Rubrerythrin (RBR) is a non-heme iron-containing metalloprotein involved in oxidative stress tolerance within anaerobic bacteria. It contains a di-iron active site, where peroxide is reduced into two water molecules, and a mono-iron rubredoxin-like domain thought to be involved in electron transfer. A majority of known RBR families are utilized as peroxide "scavengers" to defend organisms against oxidative stress.

== Function ==
As a member of the Ferritin-like superfamily, RBRs primary function is iron storage and detoxification. Rubrerythrins utilize their di-iron centers to bind with reactive oxygen species such as Hydrogen Peroxide, further reducing them into water.
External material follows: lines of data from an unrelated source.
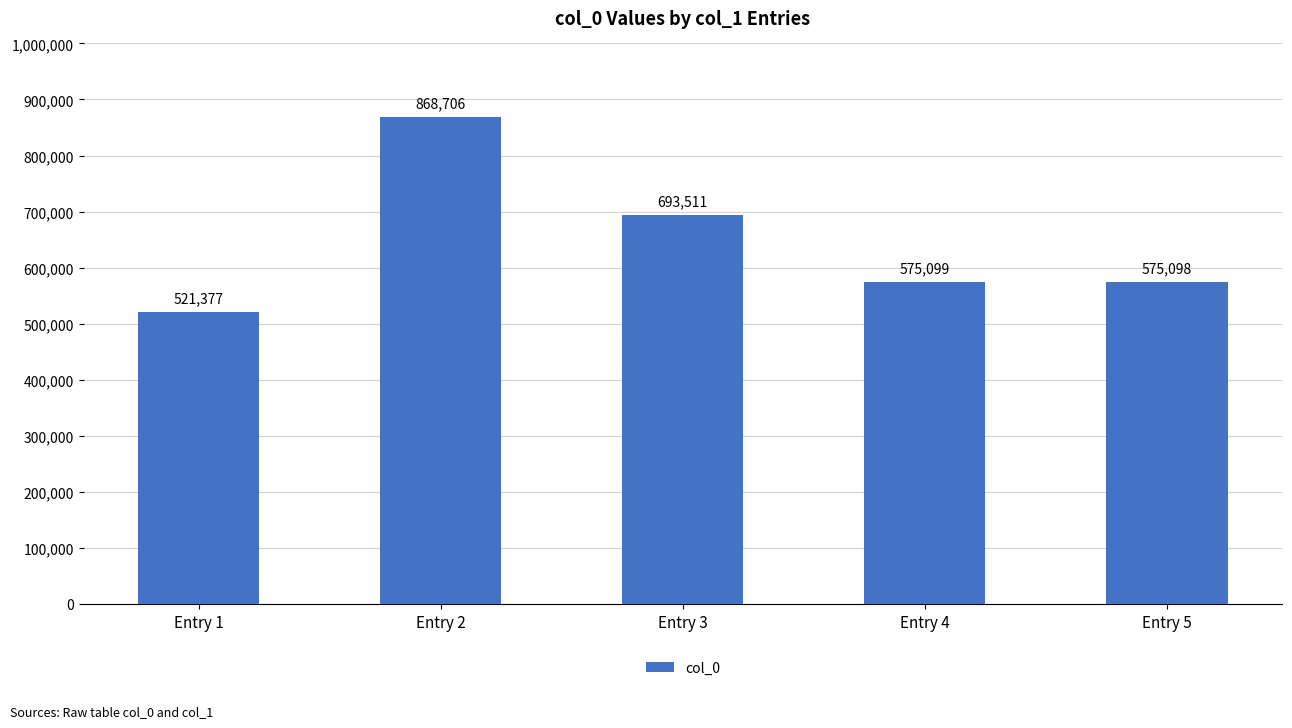

True or false: the data shows 693511 at Entry 3.

True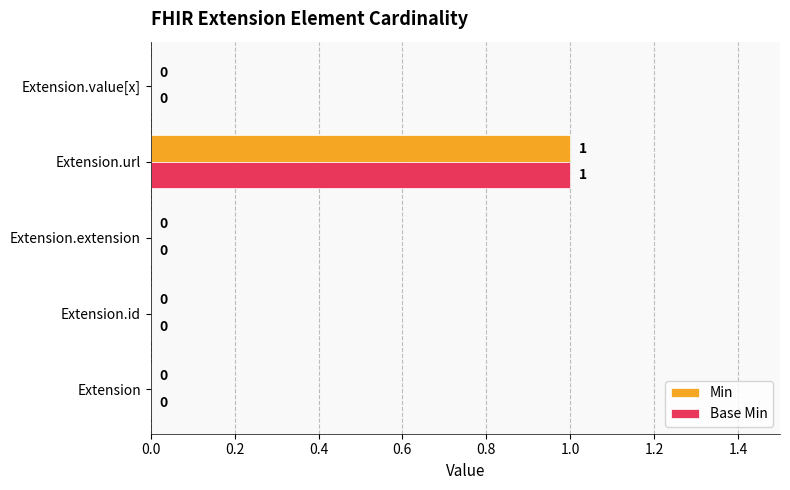

At which label does Min reach its peak?

Extension.url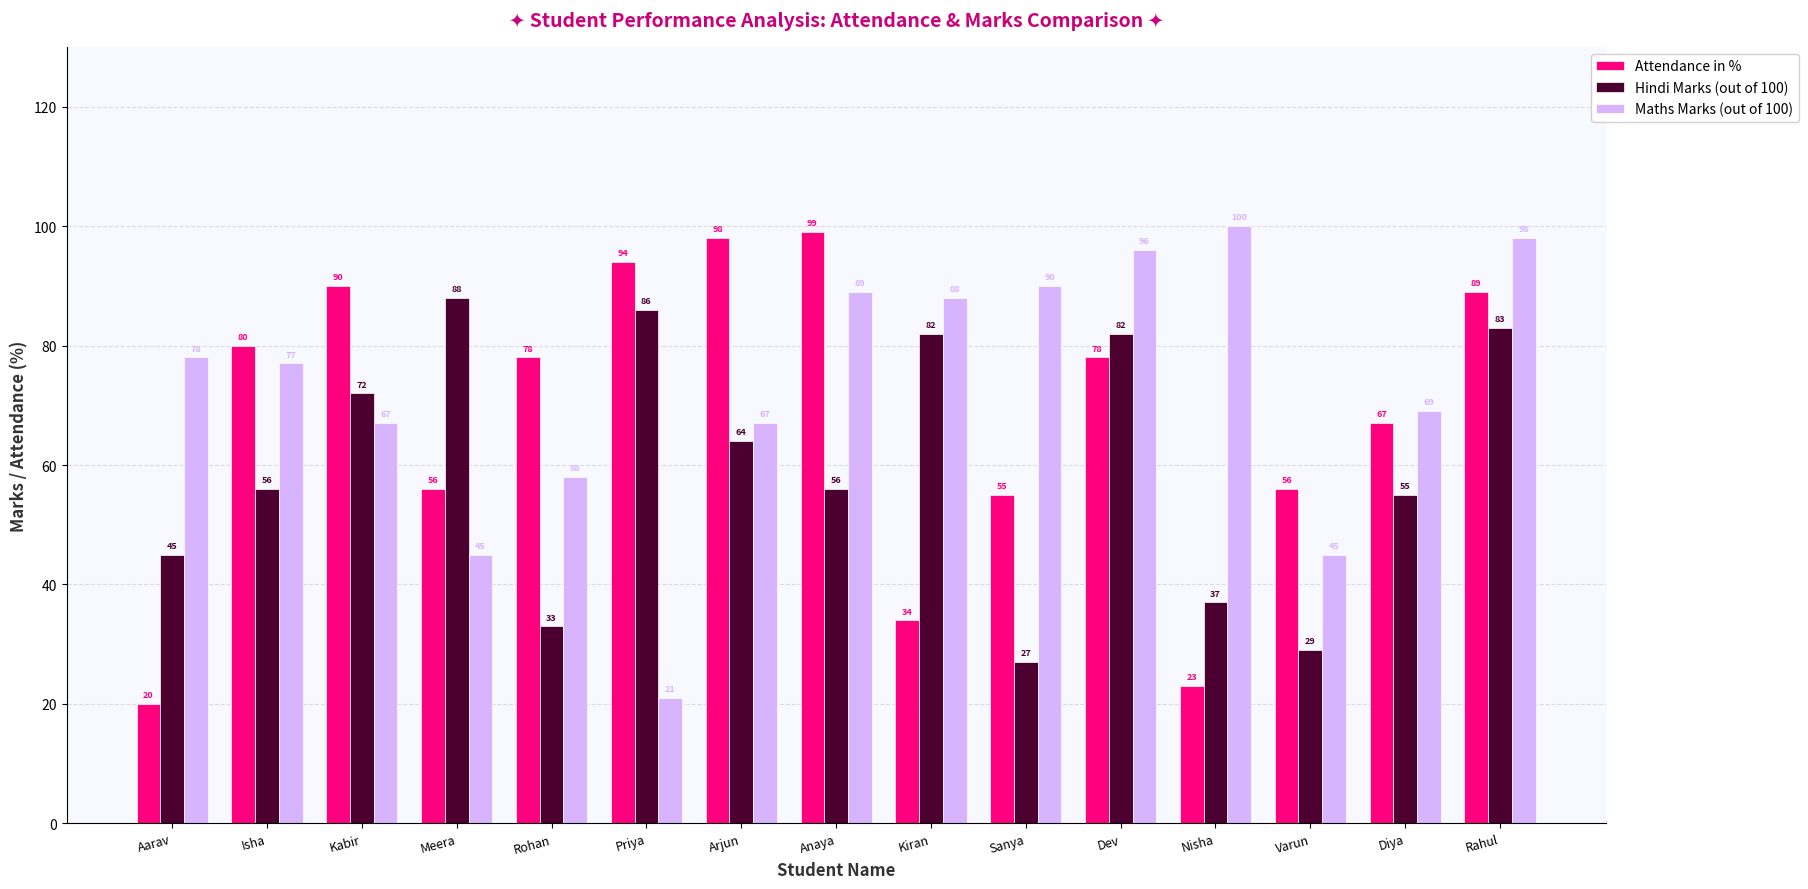

True or false: Maths Marks (out of 100) has a value of 78 at Aarav.

True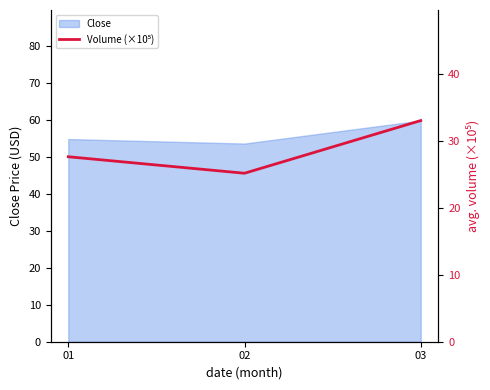

What is the difference between the second highest and minimum values?

2.5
RBR reduction is theorized as a particularly important adaptation that occurred in response to the Great Oxygenation event, increasing defensive fitness of all cells exposed to relatively high levels of oxygen and similar byproducts.

Although primarily studied within anaerobic bacteria, RBRs have been discovered in multiple different types of cells including: Aerobic, Anaerobic, and Cyanobacteria.

== Structure ==
Many formations of RBRs can be identified by four helical structures, chains alpha and beta containing 3 iron atoms. Both N and C-terminals of common RBRs are very similar to Rubredoxin containing amino acid residue sequences. Furthermore, both metalloproteins contain 5 histidine ligands located within the N-terminals of their peptide chains.

== Mechanism ==
In a reduced state without exposure to reactive oxygen byproducts, Rubrerythrin contains two water molecules near its di-iron center. During and after exposure to peroxide, Rubrerythrin becomes oxidized, changing rotational conformations beginning around the peroxide binding site.